Dataset records Block Start

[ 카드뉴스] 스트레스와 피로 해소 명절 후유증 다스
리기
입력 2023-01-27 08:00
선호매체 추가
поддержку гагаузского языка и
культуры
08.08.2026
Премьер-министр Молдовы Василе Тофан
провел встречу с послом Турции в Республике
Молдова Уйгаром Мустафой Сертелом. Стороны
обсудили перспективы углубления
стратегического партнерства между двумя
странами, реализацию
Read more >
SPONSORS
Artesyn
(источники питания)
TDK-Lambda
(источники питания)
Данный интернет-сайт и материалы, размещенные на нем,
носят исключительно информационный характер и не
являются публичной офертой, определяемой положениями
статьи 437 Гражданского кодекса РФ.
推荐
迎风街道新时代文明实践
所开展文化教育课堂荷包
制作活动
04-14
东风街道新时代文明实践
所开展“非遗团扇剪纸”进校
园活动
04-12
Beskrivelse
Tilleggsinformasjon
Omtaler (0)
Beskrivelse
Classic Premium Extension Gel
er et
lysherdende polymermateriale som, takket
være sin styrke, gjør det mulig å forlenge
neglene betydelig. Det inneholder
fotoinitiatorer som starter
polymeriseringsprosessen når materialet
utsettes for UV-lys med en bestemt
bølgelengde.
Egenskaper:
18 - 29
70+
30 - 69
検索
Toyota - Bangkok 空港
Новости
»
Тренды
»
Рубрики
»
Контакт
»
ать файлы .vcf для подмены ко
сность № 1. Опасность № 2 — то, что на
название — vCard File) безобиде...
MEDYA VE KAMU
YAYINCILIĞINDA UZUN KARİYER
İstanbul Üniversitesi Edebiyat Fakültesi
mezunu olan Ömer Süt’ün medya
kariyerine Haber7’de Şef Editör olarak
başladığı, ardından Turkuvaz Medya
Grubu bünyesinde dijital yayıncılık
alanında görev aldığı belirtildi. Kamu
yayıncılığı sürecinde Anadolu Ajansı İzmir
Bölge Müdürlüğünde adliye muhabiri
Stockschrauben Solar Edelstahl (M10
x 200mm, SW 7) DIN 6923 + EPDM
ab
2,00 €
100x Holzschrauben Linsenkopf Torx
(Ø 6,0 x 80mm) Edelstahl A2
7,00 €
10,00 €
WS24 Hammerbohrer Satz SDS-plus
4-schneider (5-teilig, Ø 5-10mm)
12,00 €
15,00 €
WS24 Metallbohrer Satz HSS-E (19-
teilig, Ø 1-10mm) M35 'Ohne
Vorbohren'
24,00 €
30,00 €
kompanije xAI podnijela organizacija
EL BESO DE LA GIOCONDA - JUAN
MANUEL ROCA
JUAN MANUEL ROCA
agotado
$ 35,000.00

Dataset records Block End

Extract the text from all of the records, repeating every line word for word and in its original order.

[ 카드뉴스] 스트레스와 피로 해소 명절 후유증 다스
리기
입력 2023-01-27 08:00
선호매체 추가
поддержку гагаузского языка и
культуры
08.08.2026
Премьер-министр Молдовы Василе Тофан
провел встречу с послом Турции в Республике
Молдова Уйгаром Мустафой Сертелом. Стороны
обсудили перспективы углубления
стратегического партнерства между двумя
странами, реализацию
Read more >
SPONSORS
Artesyn
(источники питания)
TDK-Lambda
(источники питания)
Данный интернет-сайт и материалы, размещенные на нем,
носят исключительно информационный характер и не
являются публичной офертой, определяемой положениями
статьи 437 Гражданского кодекса РФ.
推荐
迎风街道新时代文明实践
所开展文化教育课堂荷包
制作活动
04-14
东风街道新时代文明实践
所开展“非遗团扇剪纸”进校
园活动
04-12
Beskrivelse
Tilleggsinformasjon
Omtaler (0)
Beskrivelse
Classic Premium Extension Gel
er et
lysherdende polymermateriale som, takket
være sin styrke, gjør det mulig å forlenge
neglene betydelig. Det inneholder
fotoinitiatorer som starter
polymeriseringsprosessen når materialet
utsettes for UV-lys med en bestemt
bølgelengde.
Egenskaper:
18 - 29
70+
30 - 69
検索
Toyota - Bangkok 空港
Новости
»
Тренды
»
Рубрики
»
Контакт
»
ать файлы .vcf для подмены ко
сность № 1. Опасность № 2 — то, что на
название — vCard File) безобиде...
MEDYA VE KAMU
YAYINCILIĞINDA UZUN KARİYER
İstanbul Üniversitesi Edebiyat Fakültesi
mezunu olan Ömer Süt’ün medya
kariyerine Haber7’de Şef Editör olarak
başladığı, ardından Turkuvaz Medya
Grubu bünyesinde dijital yayıncılık
alanında görev aldığı belirtildi. Kamu
yayıncılığı sürecinde Anadolu Ajansı İzmir
Bölge Müdürlüğünde adliye muhabiri
Stockschrauben Solar Edelstahl (M10
x 200mm, SW 7) DIN 6923 + EPDM
ab
2,00 €
100x Holzschrauben Linsenkopf Torx
(Ø 6,0 x 80mm) Edelstahl A2
7,00 €
10,00 €
WS24 Hammerbohrer Satz SDS-plus
4-schneider (5-teilig, Ø 5-10mm)
12,00 €
15,00 €
WS24 Metallbohrer Satz HSS-E (19-
teilig, Ø 1-10mm) M35 'Ohne
Vorbohren'
24,00 €
30,00 €
kompanije xAI podnijela organizacija
EL BESO DE LA GIOCONDA - JUAN
MANUEL ROCA
JUAN MANUEL ROCA
agotado
$ 35,000.00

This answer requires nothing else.